Bill would aid Atlantic City, casinos on taxes
Dec. 02, 2014
ATLANTIC CITY, N.J. (AP) — Atlantic City's eight surviving casinos would get a break on taxes and the city would get help making up for lost revenue under a rescue plan unveiled by two New Jersey state senators.
The plan, introduced in the Legislature late Monday and announced on Tuesday by State Senate President Steve Sweeney and Sen. James Whelan, would let the casinos collectively pay $150 million in lieu of taxes for two years. It would redirect an investment alternative tax — currently used for redevelopment projects — to help pay off $25 million to $30 million of Atlantic City's debt a year.
It has many of the elements the struggling Trump Taj Mahal Casino Resort has been seeking from state and local government in order to keep the casino open and save its 3,000 jobs. Asked if the package, if enacted into law, would be enough to keep the Taj Mahal open, Robert Griffin, CEO of Trump Entertainment Resorts, would only say, "We will see."

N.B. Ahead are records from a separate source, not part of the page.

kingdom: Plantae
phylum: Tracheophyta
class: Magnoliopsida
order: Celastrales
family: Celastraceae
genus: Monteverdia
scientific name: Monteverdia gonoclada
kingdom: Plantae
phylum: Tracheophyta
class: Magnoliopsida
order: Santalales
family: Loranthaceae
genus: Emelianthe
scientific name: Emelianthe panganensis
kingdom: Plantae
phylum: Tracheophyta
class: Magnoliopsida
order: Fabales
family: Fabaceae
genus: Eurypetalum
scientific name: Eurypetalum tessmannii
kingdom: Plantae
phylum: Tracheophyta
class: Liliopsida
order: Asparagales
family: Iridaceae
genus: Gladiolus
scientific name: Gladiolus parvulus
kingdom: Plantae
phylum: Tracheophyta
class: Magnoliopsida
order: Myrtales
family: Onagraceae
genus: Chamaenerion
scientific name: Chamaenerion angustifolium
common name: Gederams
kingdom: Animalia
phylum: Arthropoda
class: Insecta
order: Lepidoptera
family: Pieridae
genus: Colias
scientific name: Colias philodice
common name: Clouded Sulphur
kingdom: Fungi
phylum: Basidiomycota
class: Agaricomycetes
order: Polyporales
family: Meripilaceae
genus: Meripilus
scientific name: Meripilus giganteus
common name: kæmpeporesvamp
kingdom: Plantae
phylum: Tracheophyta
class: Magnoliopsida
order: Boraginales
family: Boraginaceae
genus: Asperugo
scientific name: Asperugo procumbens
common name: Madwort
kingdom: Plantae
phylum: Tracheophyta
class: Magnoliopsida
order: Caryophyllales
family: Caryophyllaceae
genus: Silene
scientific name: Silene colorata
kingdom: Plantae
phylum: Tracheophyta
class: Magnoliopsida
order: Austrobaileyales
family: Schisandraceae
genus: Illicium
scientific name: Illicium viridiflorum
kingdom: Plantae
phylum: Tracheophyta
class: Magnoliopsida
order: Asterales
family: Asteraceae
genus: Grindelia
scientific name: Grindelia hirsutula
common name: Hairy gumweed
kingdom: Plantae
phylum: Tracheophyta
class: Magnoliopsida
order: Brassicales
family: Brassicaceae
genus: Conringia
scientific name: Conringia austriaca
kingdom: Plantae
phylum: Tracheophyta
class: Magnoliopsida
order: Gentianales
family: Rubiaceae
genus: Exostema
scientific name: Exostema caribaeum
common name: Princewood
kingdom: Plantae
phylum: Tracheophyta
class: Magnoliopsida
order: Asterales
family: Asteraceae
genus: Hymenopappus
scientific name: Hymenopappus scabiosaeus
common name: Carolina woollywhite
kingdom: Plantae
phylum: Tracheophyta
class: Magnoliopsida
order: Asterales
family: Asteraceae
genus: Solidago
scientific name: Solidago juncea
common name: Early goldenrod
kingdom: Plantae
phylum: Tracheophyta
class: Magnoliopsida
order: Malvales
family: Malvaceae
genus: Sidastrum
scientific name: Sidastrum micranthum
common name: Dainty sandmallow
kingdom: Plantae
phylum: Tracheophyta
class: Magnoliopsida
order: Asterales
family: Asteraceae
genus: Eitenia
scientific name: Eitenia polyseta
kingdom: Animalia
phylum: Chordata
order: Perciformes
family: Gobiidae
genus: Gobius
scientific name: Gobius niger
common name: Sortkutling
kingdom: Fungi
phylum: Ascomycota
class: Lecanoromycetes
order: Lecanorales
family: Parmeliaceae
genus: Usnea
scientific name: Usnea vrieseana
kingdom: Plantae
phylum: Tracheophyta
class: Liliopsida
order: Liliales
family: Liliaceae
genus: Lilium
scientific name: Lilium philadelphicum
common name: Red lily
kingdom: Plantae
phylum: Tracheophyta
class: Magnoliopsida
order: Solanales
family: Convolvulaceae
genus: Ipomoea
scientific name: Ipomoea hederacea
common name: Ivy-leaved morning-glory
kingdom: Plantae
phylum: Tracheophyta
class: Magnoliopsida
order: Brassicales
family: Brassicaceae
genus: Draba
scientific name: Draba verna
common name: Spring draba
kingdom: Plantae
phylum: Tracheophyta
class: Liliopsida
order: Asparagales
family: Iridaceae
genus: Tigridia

The casino is scheduled to close Dec. 12.
The plan is designed to help casinos by reducing their annual taxes. It helps the city by giving it a predictable revenue stream without massive casino tax appeals each year that have helped drain the city's coffers.
Four of Atlantic City's 12 casinos have closed this year.
"This plan will help stop the bleeding," said Whelan, a former Atlantic City mayor.
Sweeney, the Democratic head of the state Senate, proposed the plan earlier this year. It is similar to one unveiled and endorsed a few days later by Gov. Chris Christie, a Republican, and a commission he appointed to study ways to help the reeling gambling resort, which has seen 8,000 workers lose their jobs so far this year.
"My plan is designed to protect Atlantic City from bankruptcy and position the city for future economic growth," Sweeney said. "With the multiple casino closings and competitive pressure in the gaming industry, Atlantic City is facing an unprecedented economic challenge. We need to take immediate action to stabilize the existing workforce, the casinos, property taxpayers and the entire community."
One bill would require $150 million payments from the casinos in the first two years. After that, the payment would fall to $120 million as long as Atlantic City's annual casino revenue remains between $2.2 billion and $2.6 billion. Last year, it was $2.86 billion, but that was before the four casinos closed.
The casinos' collective tax obligation could fall to as little as $75 million a year if gambling revenue dips to $1.4 billion a year or less. A spokesman for Atlantic City Mayor Don Guardian could not immediately say how much the casinos paid in property taxes last year.
Michael Drewniak, a spokesman for Christie, said the governor welcomes Sweeney's proposal, "which will be part of the ongoing discussions" on how best to help Atlantic City.
The bill also would mandate a minimum health insurance and retirement benefits package to each casino worker, which is a major issue in the Taj Mahal labor dispute. Trump Entertainment won a bankruptcy court ruling in October that canceled its contract with Local 54 of the Unite-HERE union and freed the company from costly health insurance and pension obligations. The union is appealing that ruling, and the company has since offered to reinstate health coverage for two years and contribute to a new pension plan.
Billionaire investor Carl Icahn, who plans to acquire Trump Entertainment by forgiving $286 million in company debt he owns, intends to invest $100 million into the Taj Mahal, but only if the union drops its appeal.